_PASSAGE PROVIDED_
⟨
Survival is a desert. By instinct we face it carefully, with a saving fear. Habits, expectancies, demands, vanity all disappear before the empty, unpredictable spaces, the burning and the cold, the loneliness, the sense of being utterly thrown back upon chance and one’s practical valor, inner resolution. In the desert there is no hope for the selfish, the hysterical, even if those are states usually brought on by the crisis of survival. The spectacular wastes themselves are the product of disintegration, change, erosion, lunar aridity.

The idea of the desert is a negative one—to explain what we can do without. Itself a mirror, an illusion of surfaces—it destroys mirrors and illusions. Our sense of worth and of the future trembles feebly before us in the drama of survival of our ego, our egotism, our self-love. In the stripping away of false hopes and false self-hatred there is beauty, like the beauty of the Sahara, created by winds. False self-hatred is the punishing wish to take on blame, to rush to accept bad luck, to use guilt as a sort of glorification, a strangely gratifying ego-trip.

The young are the center of all things and, alas, so are the more experienced. It is natural to build the universe around our own consciousness, and difficult to do otherwise. We would be less than we are if life kept us long in a struggle for emotional survival; and the effort made, almost unconsciously, is toward the restitution of something orderly, something to be counted upon, that does not immediately threaten. In love, the despair that comes from loss, from deprivation, throws us into the desert. Sometimes it is only by stark and splendid renunciations that hurt persons can find the water in the sand.

Blame and resentment are like trunks on our backs. It is part of our nature to try to shift responsibility for ourselves to others and to condemn them when they “betray” us by refusal. Some of the greatest shocks of life are the recognition that others simply do not want always to be responsible for us. Women especially, or so it often appears, face the desert with a feeling of heartsore astonishment. The silence was meant to be filled with comforting voices. The rage they feel seems to them of a sacred order, theirs to treasure by right. One of the purposes of a more conscious and independent existence for women is to relieve them of their conviction that they will always be safe. The inclination to repeat our grievances, to insist that a payment is always due us—this is an indulgence that everyone must sooner or later give up. A hardening sets in as we go over and over the same ground. We can never be as accusing, impatient, and discourteous to anyone as we are to our own, to those we love. It is easy to see the indulgence of bad temper in others and for that reason the adversities of our friends seldom surprise us. As outsiders we had seen the blinking signs of trouble, interruption, reversal. For ourselves, vanity, habit, and rashness blind us to our follies, to the sins we commit against love.
⟩
_WHAT THIS EXERCISE ASKS_
(a) In the essay on survival and the desert, what does the author compare blame and resentment to?
(b) Write the next part of the essay on survival and the desert, picking up right after its final sentence.

_DATA BLOCK_
⟨
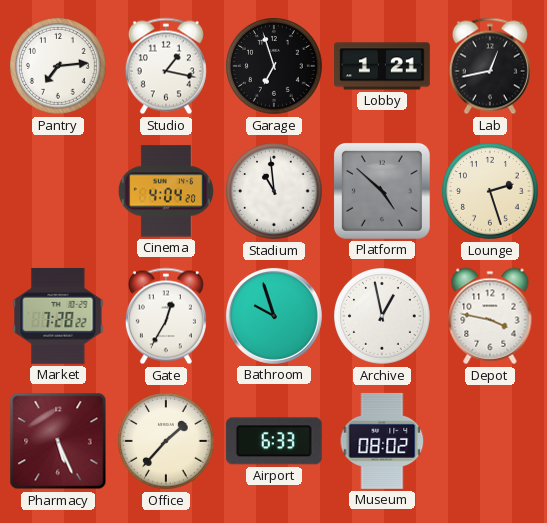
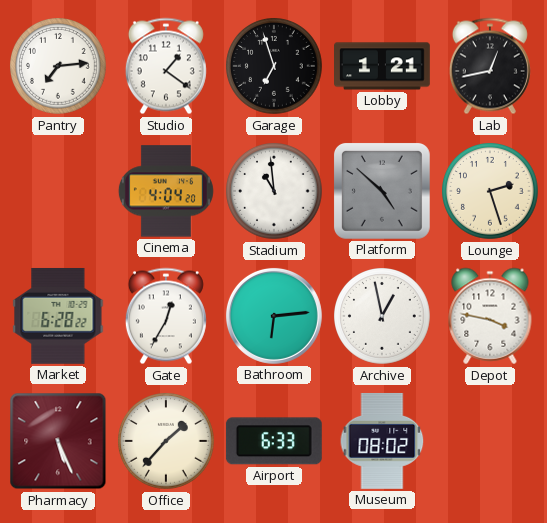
Studio: 1:17 -> 1:21
Market: 7:28 -> 6:28
Bathroom: 9:57 -> 6:14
⟩
_TASK-BY-TASK OUTPUTS_
(a) Trunks on our backs.

(b)
Repetition—the motor of existence—and without it each day would begin anew in an exhausting need for discovery and experiment. Probably most of us could not bear to get up without the sigh of a blessed monotony to carry us through part of each hour. The principle of repetition is destructive, however, when it applies to our picture of things, as indeed it constantly does. To persist in a fixed idea of ourself, in a rigid evaluation of those around us who greatly matter, to think we have it all properly and finally placed forever is death.

Rearrangements, revisions, reassessments hardly occur to us at the point where they are most needed—our ideas about those closest to us. It is as if we had cast our footprints into cement and called it “our relationship.” The extraordinary thing is we know well that our husbands, friends, families are capable of quite different relations with different people. By this we mean, if anything is meant, that we recognize the reciprocal quality in the manifestations of personality, the way it is modified by another—and modified most of all by the amount of courtesy, attention, trust, imagination another brings to the shifting lights and shadows of our own being.

“He is very gay and friendly at his work. It is only at home that he is a monster of gloom and ill humor.” And, “To her own friends she is perfection and the life of the party. With the family—very sloppy and rude.” Which is the true person? The happy daytime or the morose evening? The elated partygoer or the sullen daughter? We are trapped and we trap each other in our fixed positions.

Our unfavorable verdicts are especially dear to us. The monstrousness of superiors, the fecklessness of inferiors, the ingratitude of children, to say nothing of the world at large, the bad luck, the betrayals and treacheries, the unacknowledged generosities: these are another accumulation. To give them up is an expropriation, a sort of aggression. And yet we are imprisoned by these negatives. With them no discoveries are possible, no exhilarating freedoms welcomed.

“A sense of reality”—what does it mean? It seems to suggest some are gifted with the capacity of the willingness to see what is rather than what one would like. Apparently others have the possibility, or the misfortune, of unreality. It is not quite a choice, at least not in every instance. States of feeling, problems of value are especially elusive in their connection with reality. Fortunately, we have such a tender tie to our consciousness of things that we take the grand and practical assumption that our feelings are real, our understanding of the world about us more or less in line with the understanding of others. Naturally, there are surprises and our picture of life is challenged. Then we are hurt, angered, or simply puzzled. The very frightened will feel small, tricked; the vain will be outraged, unyielding.

Few things are more gratifying to the spirit than the meeting of a person who practices a sort of eternal vigilance, who really asks himself what his life, the life of his family and friends are truly about. This is an enormous effort, like signing on for a peculiar régime of calisthenics. To think about a troubled person is to ask what can his life and his problems uniquely mean to him. Where does he hurt and can it be changed? Probably these questions can only be asked in silence. They are at the least an awareness that the wishes and hopes of others are as sovereign as our own. Of course it is difficult to keep on the alert in this way. Sympathy is a gift, sometimes almost an occupation.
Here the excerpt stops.